Le sol devient un élément central : où le Christ chute les yeux bandés, où Pierre est terrassé sous ses larmes, où le génial Gerhahrer (à la fois Pierre et Pilate, miroir de nos lâchetés) tentera de se relever tout au long de « Mein teurer Heiland ». La croix est horizontale : le Christ à terre se dérobe à nos regards magnétisés par la main tendue à Madeleine (Kožena). Au début, nous découvrons le choeur allongé; l'énergie avec laquelle les choristes lèvent un bras ou se redressent, le jeu des gestes synchrones ou indépendants, animent cette armée des ombres avec la détresse de la prière, la violence de l'exhortation, la flamme de la glorification. Rien n'est simple dans ce théâtre (et cette musique) mais tout est franc.

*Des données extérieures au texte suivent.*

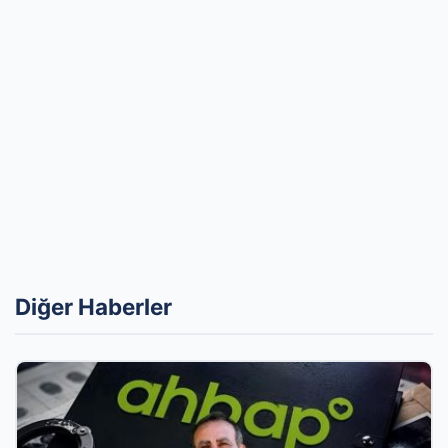
Diğer Haberler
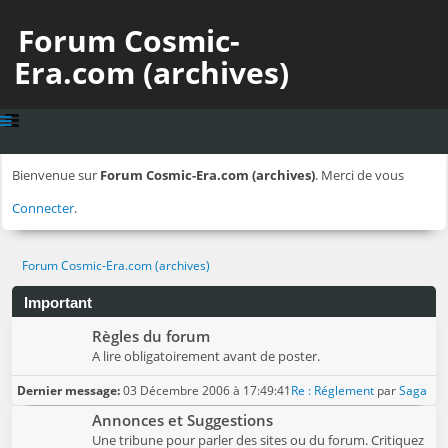
Forum Cosmic-
Era.com (archives)
Bienvenue sur
Forum Cosmic-Era.com (archives)
. Merci de vous
Connecter
.
Forum Cosmic-Era.com (archives)
Important
Règles du forum
A lire obligatoirement avant de poster.
Dernier message:
03 Décembre 2006 à 17:49:41
Re : Réglement
par
Saga
Annonces et Suggestions
Une tribune pour parler des sites ou du forum. Critiquez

« Betrachte, meine Seel » résume l'essence dialectique de la direction de Rattle et des visions de Sellars. On entend presque toujours dans cet arioso une suspension lente et uniforme, plus ou moins attendrie selon les barytons, où se fige la stupeur du croyant face au dos sillonné de sang. Cette fois les affects s'entremêlent, horreur et suavité, cruauté et sérénité, dans une progression oppressante soupesée par l'alchimiste Gerhaher. « Délice anxieux », « plaisir amer », « Ton bien le plus cher repose sur les douleurs du Christ » : combien de musiciens nous ont donné à entendre si précisément l'ambivalence des paroles choisies par Bach ?

Le néophyte découvrira le chef‑d'oeuvre à travers cette proposition qui lui livre fraternellement les clefs du projet spirituel de Bach. Celui qui pense connaître la Saint Jean parce qu'il garde en mémoire chaque mot et chaque note aura mille surprises et révélations.